[THE PROBLEM] Copy every one of the items below word for word, keeping each line unchanged.

[MATERIALS PROVIDED]
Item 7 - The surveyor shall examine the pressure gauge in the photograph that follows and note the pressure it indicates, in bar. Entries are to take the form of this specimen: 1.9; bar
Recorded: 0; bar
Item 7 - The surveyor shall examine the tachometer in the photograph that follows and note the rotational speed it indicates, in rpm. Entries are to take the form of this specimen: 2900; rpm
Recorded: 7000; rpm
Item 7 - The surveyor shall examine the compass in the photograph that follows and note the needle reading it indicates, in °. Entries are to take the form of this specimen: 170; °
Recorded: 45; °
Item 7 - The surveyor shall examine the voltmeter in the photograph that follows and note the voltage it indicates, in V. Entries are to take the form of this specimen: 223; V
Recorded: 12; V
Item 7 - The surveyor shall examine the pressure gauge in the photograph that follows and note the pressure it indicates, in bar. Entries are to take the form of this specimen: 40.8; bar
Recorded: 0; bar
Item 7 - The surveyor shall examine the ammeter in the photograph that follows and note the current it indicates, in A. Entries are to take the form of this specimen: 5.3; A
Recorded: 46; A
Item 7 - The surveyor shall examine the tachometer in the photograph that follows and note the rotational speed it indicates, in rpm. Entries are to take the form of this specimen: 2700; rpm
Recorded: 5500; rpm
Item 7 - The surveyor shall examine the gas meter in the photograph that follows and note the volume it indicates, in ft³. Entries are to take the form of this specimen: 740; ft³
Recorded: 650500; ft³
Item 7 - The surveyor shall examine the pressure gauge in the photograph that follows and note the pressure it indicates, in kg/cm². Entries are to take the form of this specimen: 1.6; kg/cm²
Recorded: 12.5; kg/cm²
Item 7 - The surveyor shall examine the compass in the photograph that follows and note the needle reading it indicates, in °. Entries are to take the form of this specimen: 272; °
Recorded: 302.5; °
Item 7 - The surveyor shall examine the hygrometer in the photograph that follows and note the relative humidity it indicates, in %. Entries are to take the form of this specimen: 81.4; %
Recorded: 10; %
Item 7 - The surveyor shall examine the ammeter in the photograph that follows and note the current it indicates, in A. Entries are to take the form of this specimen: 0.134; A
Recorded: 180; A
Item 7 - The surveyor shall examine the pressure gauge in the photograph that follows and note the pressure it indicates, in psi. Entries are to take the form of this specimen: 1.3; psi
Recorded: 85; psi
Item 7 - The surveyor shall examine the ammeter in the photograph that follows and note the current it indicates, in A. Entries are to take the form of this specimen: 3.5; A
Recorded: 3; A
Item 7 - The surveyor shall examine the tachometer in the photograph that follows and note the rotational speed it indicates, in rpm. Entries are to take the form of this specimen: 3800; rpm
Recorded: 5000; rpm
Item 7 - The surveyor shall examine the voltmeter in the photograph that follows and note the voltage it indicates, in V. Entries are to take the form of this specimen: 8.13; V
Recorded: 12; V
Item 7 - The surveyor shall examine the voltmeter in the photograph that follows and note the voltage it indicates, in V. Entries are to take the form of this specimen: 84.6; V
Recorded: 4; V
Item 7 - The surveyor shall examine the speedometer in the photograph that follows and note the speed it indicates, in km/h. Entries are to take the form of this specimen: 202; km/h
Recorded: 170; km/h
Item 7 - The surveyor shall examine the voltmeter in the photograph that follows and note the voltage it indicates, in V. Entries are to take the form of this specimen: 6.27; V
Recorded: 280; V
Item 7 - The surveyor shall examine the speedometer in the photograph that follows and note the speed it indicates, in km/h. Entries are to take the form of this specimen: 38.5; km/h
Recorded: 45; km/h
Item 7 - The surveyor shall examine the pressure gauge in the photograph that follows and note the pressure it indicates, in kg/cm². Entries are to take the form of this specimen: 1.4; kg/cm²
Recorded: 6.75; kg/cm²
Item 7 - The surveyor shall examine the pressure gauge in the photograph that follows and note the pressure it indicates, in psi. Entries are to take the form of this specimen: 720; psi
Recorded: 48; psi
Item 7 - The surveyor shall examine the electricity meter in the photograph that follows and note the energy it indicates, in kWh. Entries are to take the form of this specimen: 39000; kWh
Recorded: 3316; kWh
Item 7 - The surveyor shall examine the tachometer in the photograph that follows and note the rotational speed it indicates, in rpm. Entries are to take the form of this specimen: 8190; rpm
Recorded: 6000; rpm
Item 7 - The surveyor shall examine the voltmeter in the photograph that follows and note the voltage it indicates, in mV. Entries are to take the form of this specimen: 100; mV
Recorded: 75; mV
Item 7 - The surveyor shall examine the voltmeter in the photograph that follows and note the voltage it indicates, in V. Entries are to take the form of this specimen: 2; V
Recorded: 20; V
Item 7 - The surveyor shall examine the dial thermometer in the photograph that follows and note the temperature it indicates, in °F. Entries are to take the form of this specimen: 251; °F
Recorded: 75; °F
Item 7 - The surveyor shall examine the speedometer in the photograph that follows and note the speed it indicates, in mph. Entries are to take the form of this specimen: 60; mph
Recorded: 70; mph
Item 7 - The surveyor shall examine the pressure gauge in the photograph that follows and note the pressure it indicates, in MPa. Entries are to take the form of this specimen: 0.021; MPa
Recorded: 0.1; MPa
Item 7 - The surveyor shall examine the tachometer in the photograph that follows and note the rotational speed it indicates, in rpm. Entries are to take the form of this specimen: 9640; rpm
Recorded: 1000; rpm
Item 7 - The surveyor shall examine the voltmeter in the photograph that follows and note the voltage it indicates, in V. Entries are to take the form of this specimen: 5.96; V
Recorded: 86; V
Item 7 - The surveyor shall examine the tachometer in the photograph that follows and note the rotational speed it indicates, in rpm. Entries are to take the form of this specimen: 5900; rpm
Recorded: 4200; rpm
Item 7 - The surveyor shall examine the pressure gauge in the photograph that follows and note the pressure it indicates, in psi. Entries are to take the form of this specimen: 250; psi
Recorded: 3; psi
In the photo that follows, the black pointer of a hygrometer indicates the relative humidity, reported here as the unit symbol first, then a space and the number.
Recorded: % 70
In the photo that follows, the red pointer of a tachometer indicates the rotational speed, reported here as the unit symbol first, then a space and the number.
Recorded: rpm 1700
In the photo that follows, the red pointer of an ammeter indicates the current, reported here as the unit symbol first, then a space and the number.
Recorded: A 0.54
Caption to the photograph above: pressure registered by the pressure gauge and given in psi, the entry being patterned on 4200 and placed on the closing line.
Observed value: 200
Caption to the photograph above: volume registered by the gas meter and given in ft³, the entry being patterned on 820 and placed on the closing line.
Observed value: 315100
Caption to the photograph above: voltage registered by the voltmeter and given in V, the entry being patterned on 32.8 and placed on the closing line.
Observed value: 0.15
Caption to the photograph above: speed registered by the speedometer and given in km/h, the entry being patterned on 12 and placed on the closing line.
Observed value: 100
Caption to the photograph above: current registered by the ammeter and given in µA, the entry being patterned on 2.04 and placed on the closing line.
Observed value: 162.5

[RESULT FOR THIS EXERCISE]
Item 7 - The surveyor shall examine the pressure gauge in the photograph that follows and note the pressure it indicates, in bar. Entries are to take the form of this specimen: 1.9; bar
Recorded: 0; bar
Item 7 - The surveyor shall examine the tachometer in the photograph that follows and note the rotational speed it indicates, in rpm. Entries are to take the form of this specimen: 2900; rpm
Recorded: 7000; rpm
Item 7 - The surveyor shall examine the compass in the photograph that follows and note the needle reading it indicates, in °. Entries are to take the form of this specimen: 170; °
Recorded: 45; °
Item 7 - The surveyor shall examine the voltmeter in the photograph that follows and note the voltage it indicates, in V. Entries are to take the form of this specimen: 223; V
Recorded: 12; V
Item 7 - The surveyor shall examine the pressure gauge in the photograph that follows and note the pressure it indicates, in bar. Entries are to take the form of this specimen: 40.8; bar
Recorded: 0; bar
Item 7 - The surveyor shall examine the ammeter in the photograph that follows and note the current it indicates, in A. Entries are to take the form of this specimen: 5.3; A
Recorded: 46; A
Item 7 - The surveyor shall examine the tachometer in the photograph that follows and note the rotational speed it indicates, in rpm. Entries are to take the form of this specimen: 2700; rpm
Recorded: 5500; rpm
Item 7 - The surveyor shall examine the gas meter in the photograph that follows and note the volume it indicates, in ft³. Entries are to take the form of this specimen: 740; ft³
Recorded: 650500; ft³
Item 7 - The surveyor shall examine the pressure gauge in the photograph that follows and note the pressure it indicates, in kg/cm². Entries are to take the form of this specimen: 1.6; kg/cm²
Recorded: 12.5; kg/cm²
Item 7 - The surveyor shall examine the compass in the photograph that follows and note the needle reading it indicates, in °. Entries are to take the form of this specimen: 272; °
Recorded: 302.5; °
Item 7 - The surveyor shall examine the hygrometer in the photograph that follows and note the relative humidity it indicates, in %. Entries are to take the form of this specimen: 81.4; %
Recorded: 10; %
Item 7 - The surveyor shall examine the ammeter in the photograph that follows and note the current it indicates, in A. Entries are to take the form of this specimen: 0.134; A
Recorded: 180; A
Item 7 - The surveyor shall examine the pressure gauge in the photograph that follows and note the pressure it indicates, in psi. Entries are to take the form of this specimen: 1.3; psi
Recorded: 85; psi
Item 7 - The surveyor shall examine the ammeter in the photograph that follows and note the current it indicates, in A. Entries are to take the form of this specimen: 3.5; A
Recorded: 3; A
Item 7 - The surveyor shall examine the tachometer in the photograph that follows and note the rotational speed it indicates, in rpm. Entries are to take the form of this specimen: 3800; rpm
Recorded: 5000; rpm
Item 7 - The surveyor shall examine the voltmeter in the photograph that follows and note the voltage it indicates, in V. Entries are to take the form of this specimen: 8.13; V
Recorded: 12; V
Item 7 - The surveyor shall examine the voltmeter in the photograph that follows and note the voltage it indicates, in V. Entries are to take the form of this specimen: 84.6; V
Recorded: 4; V
Item 7 - The surveyor shall examine the speedometer in the photograph that follows and note the speed it indicates, in km/h. Entries are to take the form of this specimen: 202; km/h
Recorded: 170; km/h
Item 7 - The surveyor shall examine the voltmeter in the photograph that follows and note the voltage it indicates, in V. Entries are to take the form of this specimen: 6.27; V
Recorded: 280; V
Item 7 - The surveyor shall examine the speedometer in the photograph that follows and note the speed it indicates, in km/h. Entries are to take the form of this specimen: 38.5; km/h
Recorded: 45; km/h
Item 7 - The surveyor shall examine the pressure gauge in the photograph that follows and note the pressure it indicates, in kg/cm². Entries are to take the form of this specimen: 1.4; kg/cm²
Recorded: 6.75; kg/cm²
Item 7 - The surveyor shall examine the pressure gauge in the photograph that follows and note the pressure it indicates, in psi. Entries are to take the form of this specimen: 720; psi
Recorded: 48; psi
Item 7 - The surveyor shall examine the electricity meter in the photograph that follows and note the energy it indicates, in kWh. Entries are to take the form of this specimen: 39000; kWh
Recorded: 3316; kWh
Item 7 - The surveyor shall examine the tachometer in the photograph that follows and note the rotational speed it indicates, in rpm. Entries are to take the form of this specimen: 8190; rpm
Recorded: 6000; rpm
Item 7 - The surveyor shall examine the voltmeter in the photograph that follows and note the voltage it indicates, in mV. Entries are to take the form of this specimen: 100; mV
Recorded: 75; mV
Item 7 - The surveyor shall examine the voltmeter in the photograph that follows and note the voltage it indicates, in V. Entries are to take the form of this specimen: 2; V
Recorded: 20; V
Item 7 - The surveyor shall examine the dial thermometer in the photograph that follows and note the temperature it indicates, in °F. Entries are to take the form of this specimen: 251; °F
Recorded: 75; °F
Item 7 - The surveyor shall examine the speedometer in the photograph that follows and note the speed it indicates, in mph. Entries are to take the form of this specimen: 60; mph
Recorded: 70; mph
Item 7 - The surveyor shall examine the pressure gauge in the photograph that follows and note the pressure it indicates, in MPa. Entries are to take the form of this specimen: 0.021; MPa
Recorded: 0.1; MPa
Item 7 - The surveyor shall examine the tachometer in the photograph that follows and note the rotational speed it indicates, in rpm. Entries are to take the form of this specimen: 9640; rpm
Recorded: 1000; rpm
Item 7 - The surveyor shall examine the voltmeter in the photograph that follows and note the voltage it indicates, in V. Entries are to take the form of this specimen: 5.96; V
Recorded: 86; V
Item 7 - The surveyor shall examine the tachometer in the photograph that follows and note the rotational speed it indicates, in rpm. Entries are to take the form of this specimen: 5900; rpm
Recorded: 4200; rpm
Item 7 - The surveyor shall examine the pressure gauge in the photograph that follows and note the pressure it indicates, in psi. Entries are to take the form of this specimen: 250; psi
Recorded: 3; psi
In the photo that follows, the black pointer of a hygrometer indicates the relative humidity, reported here as the unit symbol first, then a space and the number.
Recorded: % 70
In the photo that follows, the red pointer of a tachometer indicates the rotational speed, reported here as the unit symbol first, then a space and the number.
Recorded: rpm 1700
In the photo that follows, the red pointer of an ammeter indicates the current, reported here as the unit symbol first, then a space and the number.
Recorded: A 0.54
Caption to the photograph above: pressure registered by the pressure gauge and given in psi, the entry being patterned on 4200 and placed on the closing line.
Observed value: 200
Caption to the photograph above: volume registered by the gas meter and given in ft³, the entry being patterned on 820 and placed on the closing line.
Observed value: 315100
Caption to the photograph above: voltage registered by the voltmeter and given in V, the entry being patterned on 32.8 and placed on the closing line.
Observed value: 0.15
Caption to the photograph above: speed registered by the speedometer and given in km/h, the entry being patterned on 12 and placed on the closing line.
Observed value: 100
Caption to the photograph above: current registered by the ammeter and given in µA, the entry being patterned on 2.04 and placed on the closing line.
Observed value: 162.5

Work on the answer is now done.